Paper-
Antisocial Behavior in Online Discussion Communities Justin Cheng, Cristian Danescu-Niculescu-Mizil, Jure Leskovec.
Summary-
The paper explores the characteristics of “antisocial” users, i.e. trolls, online bullies, etc., by creating a category of users called FBUs (Future Banned Users), and tries to distinguish their habits from NBUs (Never Banned Users). It finds that FBUs do not write in tune with the rest of the discourse, write more incomprehensibly, and express more negative emotion than NBUs. Furthermore, it builds a model to try and predict whether a user will be banned, based on features like the post content, frequency, community interaction and moderator interaction. The results are presented quantitatively.
Reflection-
Firstly, the paper seems limited in its choice of source websites for data gathering. It selects only 3, CNN, Breitbart News, and IGN. Its results could be augmented by similar analyses done on other websites, or on a large diverse set of source websites at once.
CNN is a news organization with a left-wing bias (Source), Breitbart news is an extremely right-wing biased website (Source), while IGN being a gaming website, can be thought of as politically neutral. It may be a coincidence, but IGN has the best average cross-domain generalizability for the user banning prediction system. This might suggest that political leanings may have some effect on either generalizability outside the source website, as the politically neutral source generalizes the best.
The paper questions, quite early on, about whether negative community interaction to antisocial behavior encourages or discourages continuation of that behavior, and finds that it actually exacerbates the problem. There are clear parallels between this finding, and certain studies on the effectiveness of the prison system, where “correctional” facilities do nothing to actually steer criminals away from their previous life of crime once they are released from prison.
The paper tries to compare the behavioral patterns of FBUs against NBUs, but through a process called “matching”, they only select NBUs who have the same posting frequency as FBUs. It is worth noting that this frequency is 10 times the posting frequency of regular users, so NBUs themselves may have anomalous usage patterns, or might be a special subset of users. Despite the paper’s claims that this selection choice gives better results, it might be useful to balance this out by collecting the same statistics about a third additional set of random users.
Moreover, the paper claims that FBUs, despite not contributing anything positive to the discussion, receive many more replies on their comments.

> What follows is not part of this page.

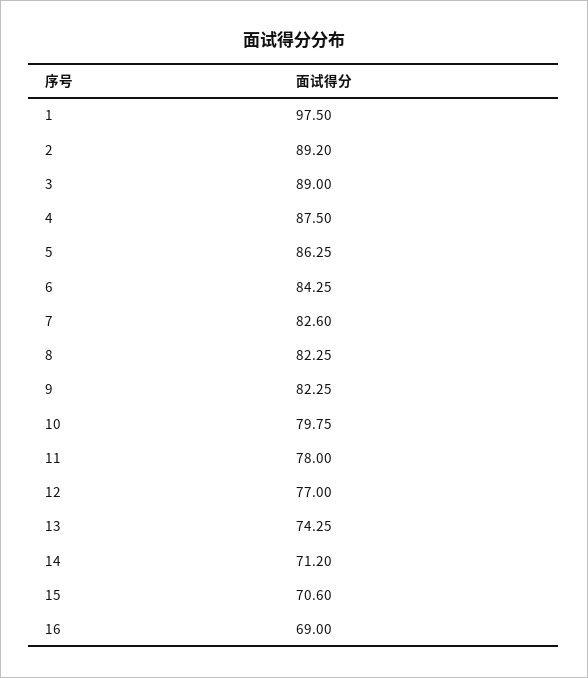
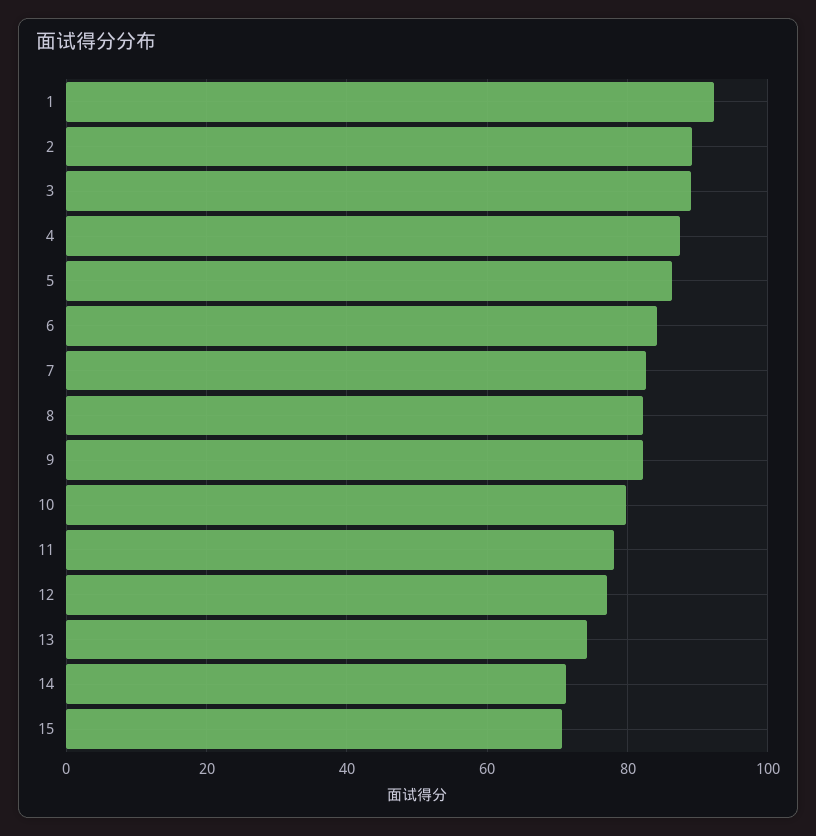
1: 97.5 -> 92
16: 69 -> none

The parallel to this is news shows with sensationalized, inflammatory news, or deliberately incendiary news panel guests, where the panel discussion does not enlighten the viewers to the issue, but the ensuing argument attracts a large viewership.
The predictive model that the authors create, could be augmented with other features, like post time data, login/logout times, and data about frequency and duration of personal messages between antisocial users and other community users. I suspect that anti-social users would have a number of short, high volume personal message exchanges with other users (maybe an argument with users who were angry enough to personally message the antisocial individual), but not many sustained long-term exchanges with other users. The predictive model, as the paper mentions, could be something more powerful/expressive than a simple piecewise linear model, like a neural network or an SVM.
Lastly, the predictive model, if implemented in real world systems to ban potentially antisocial users, has some problems. Firstly, as the paper briefly mentions, it raises an interesting question about whether we should give these “antisocial” users the benefit of the doubt, and whether it is okay for an algorithm to pre-emptively ban someone, before society (in this case the moderators or the community) has decided that time has come for them to be banned (as is the case in today’s online and real world systems).